Das Hallen- und Freibad spart ab sofort jede Menge Energie. Dafür sorgen das neue Block-Heizkraftwerk (BHKW) sowie ein Erdgaskessel. Per Knopfdruck nahmen Bürgermeister Rolf Schultheis, Birgit Kania, Harald Großjean von der Stadt, Gerhard Bös von den Stadtwerken, Schwimmmeister Sascha Baumert und Jan Fehlhaber von der FAMIS das BHKW offiziell in Betrieb. Der Stadtrat hatte im Vorfeld grünes Licht für die innovative Energielösung der FAMIS im Hallen- und Freibad gegeben, wie die Stadt meldet.


Zum Zuge kommt eine Energie-Contracting-Lösung der FAMIS. Der Energiedienstleister und Facility Manager der VSE-Gruppe hat dafür Planung, Finanzierung, Bau und Betrieb des BHKW übernommen. Das erdgasbetriebene BHKW mit 50 kWel und 81 kWth erzeugt Strom und Wärme und sorgt somit unter anderem für warmes Wasser zum Duschen und Baden. Der erzeugte Strom wird entweder selbst verbraucht oder ins Netz eingespeist.
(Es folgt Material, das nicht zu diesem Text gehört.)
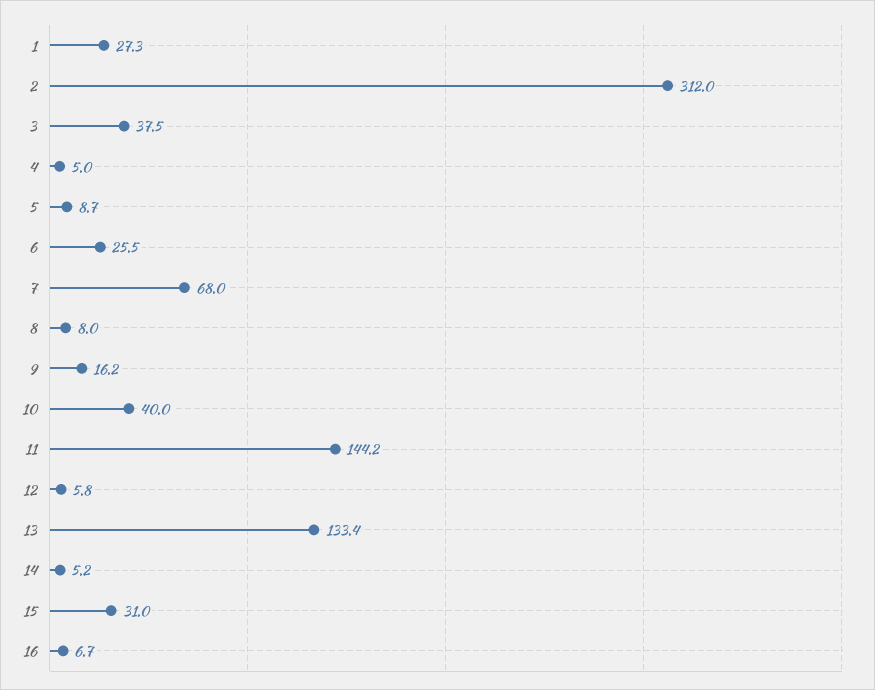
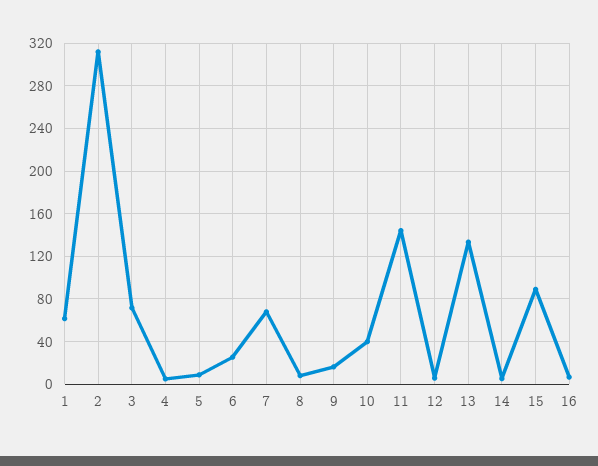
1: 27.3 -> 60
3: 37.5 -> 70
15: 31 -> 90

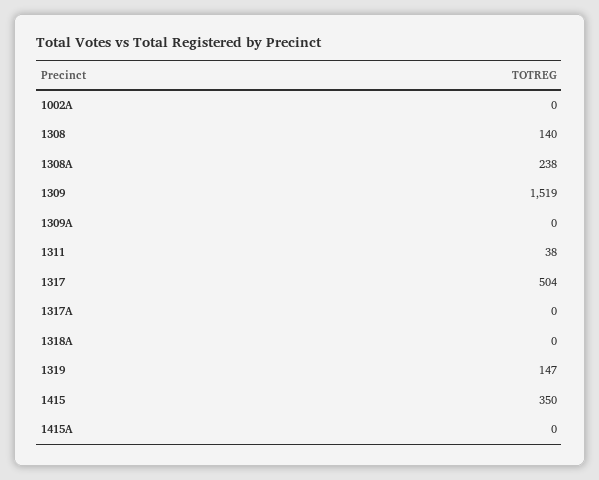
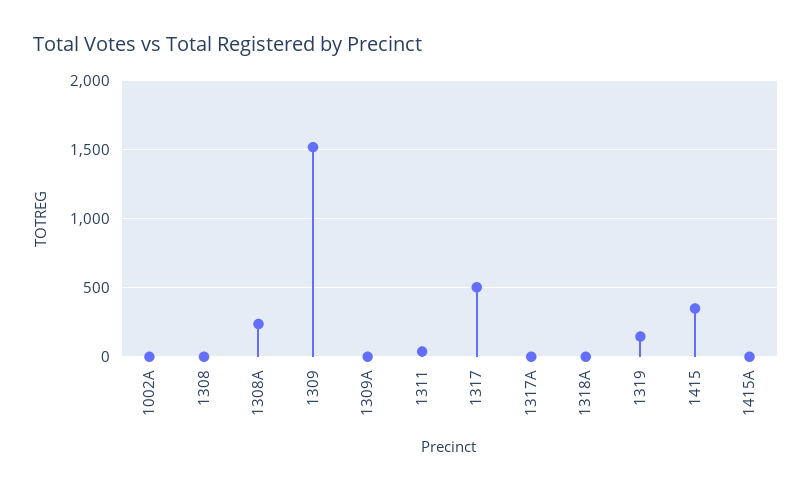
1308: 140 -> 0

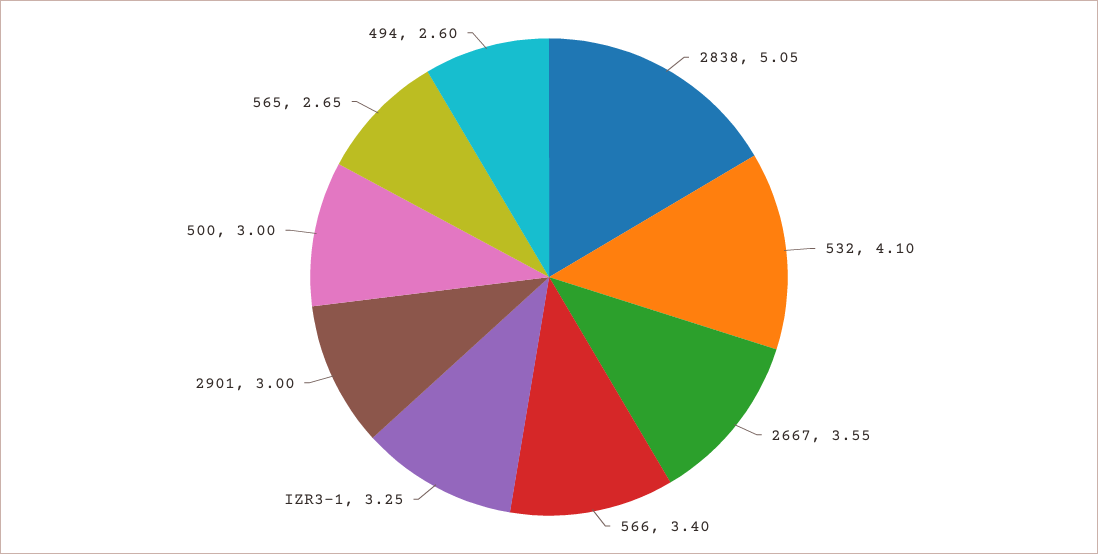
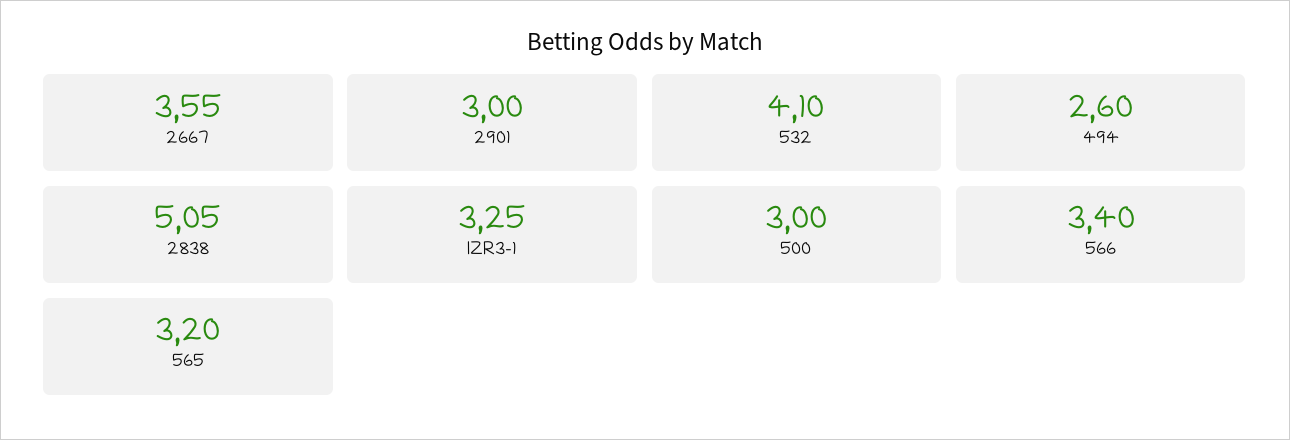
565: 2.65 -> 3.2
Planung und Umbau der technischen Anlagen zur Strom- und Wärmeversorgung erfolgten im Frühjahr dieses Jahres, ohne den Badbetrieb zu unterbrechen.

Bürgermeister Schultheis freute sich, dass mit der innovativen Energieversorgung nicht nur Energie gespart, sondern auch ein wichtiger Beitrag für die Umwelt geleistet würde. Das Hallen- und Freibad sei ein Beispiel dafür, wie durch die Zusammenarbeit des Bäderbetriebs der Stadt mit dem erfahrenen Partner FAMIS Energiekosten für Primärenergie gesenkt werden könnten.



FAMIS hat bereits zahlreiche Bäder im Südwesten Deutschlands modernisiert und umgebaut und betreibt vielerorts die technischen Anlagen.

Jan Fehlhaber bedankte sich für das Vertrauen in der für beide Seiten fairen Zusammenarbeit, wie die Stadt abschließend meldet.